- THE DATA:
══════
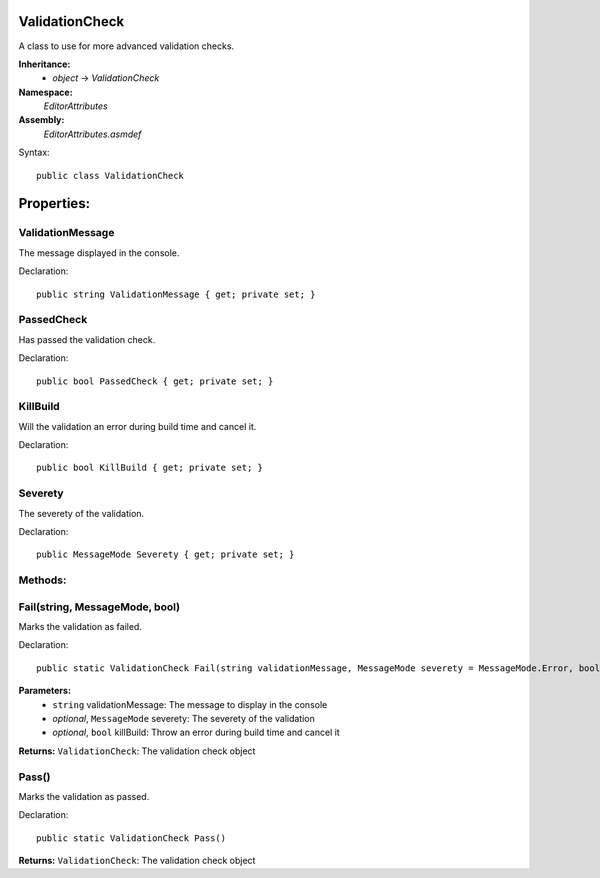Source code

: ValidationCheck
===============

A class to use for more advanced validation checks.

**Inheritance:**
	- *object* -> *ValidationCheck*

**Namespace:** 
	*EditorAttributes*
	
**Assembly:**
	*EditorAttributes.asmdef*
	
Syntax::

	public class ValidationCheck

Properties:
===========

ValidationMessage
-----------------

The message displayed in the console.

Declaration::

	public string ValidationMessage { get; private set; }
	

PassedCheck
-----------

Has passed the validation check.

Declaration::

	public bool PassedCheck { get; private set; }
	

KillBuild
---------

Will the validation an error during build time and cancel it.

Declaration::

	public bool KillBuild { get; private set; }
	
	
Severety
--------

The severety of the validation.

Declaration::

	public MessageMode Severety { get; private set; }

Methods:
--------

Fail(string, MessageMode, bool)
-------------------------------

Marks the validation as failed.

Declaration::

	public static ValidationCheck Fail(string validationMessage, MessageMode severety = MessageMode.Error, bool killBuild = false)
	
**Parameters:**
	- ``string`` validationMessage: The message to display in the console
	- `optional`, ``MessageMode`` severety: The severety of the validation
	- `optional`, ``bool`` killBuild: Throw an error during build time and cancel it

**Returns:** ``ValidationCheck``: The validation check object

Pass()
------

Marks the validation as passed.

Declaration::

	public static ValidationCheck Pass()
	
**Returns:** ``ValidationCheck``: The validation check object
══════
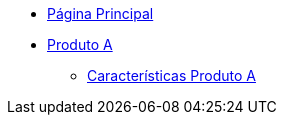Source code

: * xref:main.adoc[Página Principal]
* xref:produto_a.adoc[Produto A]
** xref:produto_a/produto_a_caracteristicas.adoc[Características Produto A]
══════
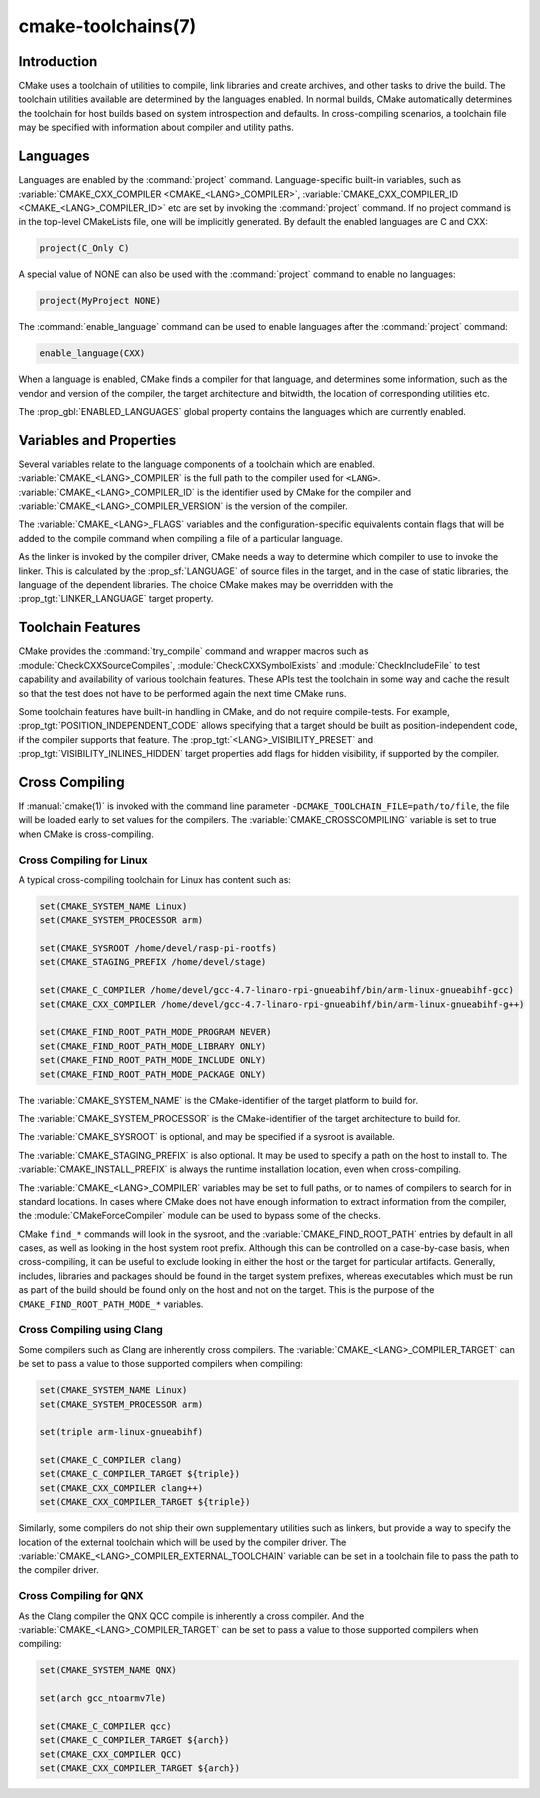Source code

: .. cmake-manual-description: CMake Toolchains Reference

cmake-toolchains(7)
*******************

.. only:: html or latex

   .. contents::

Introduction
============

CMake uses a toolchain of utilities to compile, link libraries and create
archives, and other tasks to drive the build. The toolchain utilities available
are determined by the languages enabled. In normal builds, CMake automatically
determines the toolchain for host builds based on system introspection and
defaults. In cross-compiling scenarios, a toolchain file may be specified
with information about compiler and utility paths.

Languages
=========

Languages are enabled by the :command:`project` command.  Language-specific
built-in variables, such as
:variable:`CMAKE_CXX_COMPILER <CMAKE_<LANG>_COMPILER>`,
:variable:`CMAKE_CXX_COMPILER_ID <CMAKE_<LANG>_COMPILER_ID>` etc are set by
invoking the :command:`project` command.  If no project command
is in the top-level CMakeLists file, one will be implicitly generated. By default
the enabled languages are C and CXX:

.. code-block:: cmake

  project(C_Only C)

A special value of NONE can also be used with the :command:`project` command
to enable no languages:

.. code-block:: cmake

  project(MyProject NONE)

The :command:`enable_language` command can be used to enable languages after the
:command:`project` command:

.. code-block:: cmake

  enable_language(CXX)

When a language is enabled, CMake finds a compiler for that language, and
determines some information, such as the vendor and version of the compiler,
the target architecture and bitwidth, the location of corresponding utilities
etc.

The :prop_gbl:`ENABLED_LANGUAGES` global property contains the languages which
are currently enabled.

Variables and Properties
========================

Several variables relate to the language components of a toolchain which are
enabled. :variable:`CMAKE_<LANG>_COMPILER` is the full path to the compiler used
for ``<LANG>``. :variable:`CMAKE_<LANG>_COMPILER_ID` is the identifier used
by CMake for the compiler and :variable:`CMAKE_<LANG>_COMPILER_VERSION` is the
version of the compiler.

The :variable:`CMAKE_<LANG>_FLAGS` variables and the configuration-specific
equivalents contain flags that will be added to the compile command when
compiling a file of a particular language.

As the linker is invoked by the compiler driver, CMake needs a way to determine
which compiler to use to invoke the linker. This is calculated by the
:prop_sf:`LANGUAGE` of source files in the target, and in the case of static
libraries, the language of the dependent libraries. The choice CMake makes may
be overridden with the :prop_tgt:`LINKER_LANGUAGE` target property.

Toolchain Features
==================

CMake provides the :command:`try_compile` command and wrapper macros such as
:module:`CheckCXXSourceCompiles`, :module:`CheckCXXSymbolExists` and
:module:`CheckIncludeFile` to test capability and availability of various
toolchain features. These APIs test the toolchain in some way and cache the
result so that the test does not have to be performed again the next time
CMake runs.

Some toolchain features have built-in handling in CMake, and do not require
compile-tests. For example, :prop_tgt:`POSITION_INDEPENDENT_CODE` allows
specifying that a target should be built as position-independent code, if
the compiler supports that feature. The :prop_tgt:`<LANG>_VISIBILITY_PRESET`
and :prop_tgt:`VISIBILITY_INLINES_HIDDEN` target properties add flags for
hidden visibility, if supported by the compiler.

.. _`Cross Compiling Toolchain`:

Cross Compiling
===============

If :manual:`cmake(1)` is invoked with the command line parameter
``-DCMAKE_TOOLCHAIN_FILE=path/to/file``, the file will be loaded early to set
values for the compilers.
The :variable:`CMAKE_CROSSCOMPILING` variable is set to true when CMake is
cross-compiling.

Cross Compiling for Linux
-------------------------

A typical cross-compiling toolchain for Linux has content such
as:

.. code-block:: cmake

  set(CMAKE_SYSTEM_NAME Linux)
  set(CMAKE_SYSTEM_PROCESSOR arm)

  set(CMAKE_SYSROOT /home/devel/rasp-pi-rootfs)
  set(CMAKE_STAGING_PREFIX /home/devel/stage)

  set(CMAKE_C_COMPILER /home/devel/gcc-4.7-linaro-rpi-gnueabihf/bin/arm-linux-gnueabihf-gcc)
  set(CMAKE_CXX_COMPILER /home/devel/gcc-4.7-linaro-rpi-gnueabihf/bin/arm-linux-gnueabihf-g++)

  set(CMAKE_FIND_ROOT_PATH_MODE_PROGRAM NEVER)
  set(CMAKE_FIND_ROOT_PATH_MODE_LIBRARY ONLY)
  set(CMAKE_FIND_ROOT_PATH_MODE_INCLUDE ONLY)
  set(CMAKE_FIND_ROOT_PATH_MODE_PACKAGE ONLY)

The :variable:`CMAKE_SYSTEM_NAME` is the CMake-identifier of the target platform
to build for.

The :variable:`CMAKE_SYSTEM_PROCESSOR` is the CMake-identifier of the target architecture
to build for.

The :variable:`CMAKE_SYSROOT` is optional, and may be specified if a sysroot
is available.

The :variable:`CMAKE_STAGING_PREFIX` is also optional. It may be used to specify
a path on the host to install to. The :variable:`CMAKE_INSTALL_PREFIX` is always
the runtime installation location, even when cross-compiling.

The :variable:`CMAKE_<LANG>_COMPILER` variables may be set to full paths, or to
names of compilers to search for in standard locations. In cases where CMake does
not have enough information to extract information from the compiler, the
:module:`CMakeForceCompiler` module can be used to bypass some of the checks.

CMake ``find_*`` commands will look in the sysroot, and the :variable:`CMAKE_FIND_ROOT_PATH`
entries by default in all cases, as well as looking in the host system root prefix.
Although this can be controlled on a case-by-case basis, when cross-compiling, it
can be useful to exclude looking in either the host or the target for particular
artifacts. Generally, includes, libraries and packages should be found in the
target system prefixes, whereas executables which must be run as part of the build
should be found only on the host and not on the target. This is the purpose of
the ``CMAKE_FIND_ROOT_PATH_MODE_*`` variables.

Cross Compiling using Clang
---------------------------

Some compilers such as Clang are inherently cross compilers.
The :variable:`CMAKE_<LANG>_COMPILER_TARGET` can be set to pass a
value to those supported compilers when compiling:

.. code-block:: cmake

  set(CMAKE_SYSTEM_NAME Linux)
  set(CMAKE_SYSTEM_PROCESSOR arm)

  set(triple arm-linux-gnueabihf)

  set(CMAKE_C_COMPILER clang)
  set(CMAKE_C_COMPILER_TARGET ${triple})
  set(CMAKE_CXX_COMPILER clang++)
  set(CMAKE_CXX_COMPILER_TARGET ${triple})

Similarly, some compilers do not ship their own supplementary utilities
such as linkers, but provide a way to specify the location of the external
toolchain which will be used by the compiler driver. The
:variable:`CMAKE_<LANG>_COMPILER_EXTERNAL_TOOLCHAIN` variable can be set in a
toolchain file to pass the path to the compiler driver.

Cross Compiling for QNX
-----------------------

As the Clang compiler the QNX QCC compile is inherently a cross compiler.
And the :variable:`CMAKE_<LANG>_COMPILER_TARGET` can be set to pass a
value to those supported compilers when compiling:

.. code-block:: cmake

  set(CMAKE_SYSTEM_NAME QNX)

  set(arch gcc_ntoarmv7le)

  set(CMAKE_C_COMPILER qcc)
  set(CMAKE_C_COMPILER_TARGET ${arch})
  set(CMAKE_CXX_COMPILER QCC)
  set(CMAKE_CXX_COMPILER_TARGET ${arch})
══════
- WHAT NEEDS TO BE DONE:
An exact copy of the lines above, from the one containing "by CMake for" down to the one containing "values for the compilers." and including both, is the whole answer; retype it and nothing else.

- PROBLEM SOLUTION:
by CMake for the compiler and :variable:`CMAKE_<LANG>_COMPILER_VERSION` is the
version of the compiler.

The :variable:`CMAKE_<LANG>_FLAGS` variables and the configuration-specific
equivalents contain flags that will be added to the compile command when
compiling a file of a particular language.

As the linker is invoked by the compiler driver, CMake needs a way to determine
which compiler to use to invoke the linker. This is calculated by the
:prop_sf:`LANGUAGE` of source files in the target, and in the case of static
libraries, the language of the dependent libraries. The choice CMake makes may
be overridden with the :prop_tgt:`LINKER_LANGUAGE` target property.

Toolchain Features
==================

CMake provides the :command:`try_compile` command and wrapper macros such as
:module:`CheckCXXSourceCompiles`, :module:`CheckCXXSymbolExists` and
:module:`CheckIncludeFile` to test capability and availability of various
toolchain features. These APIs test the toolchain in some way and cache the
result so that the test does not have to be performed again the next time
CMake runs.

Some toolchain features have built-in handling in CMake, and do not require
compile-tests. For example, :prop_tgt:`POSITION_INDEPENDENT_CODE` allows
specifying that a target should be built as position-independent code, if
the compiler supports that feature. The :prop_tgt:`<LANG>_VISIBILITY_PRESET`
and :prop_tgt:`VISIBILITY_INLINES_HIDDEN` target properties add flags for
hidden visibility, if supported by the compiler.

.. _`Cross Compiling Toolchain`:

Cross Compiling
===============

If :manual:`cmake(1)` is invoked with the command line parameter
``-DCMAKE_TOOLCHAIN_FILE=path/to/file``, the file will be loaded early to set
values for the compilers.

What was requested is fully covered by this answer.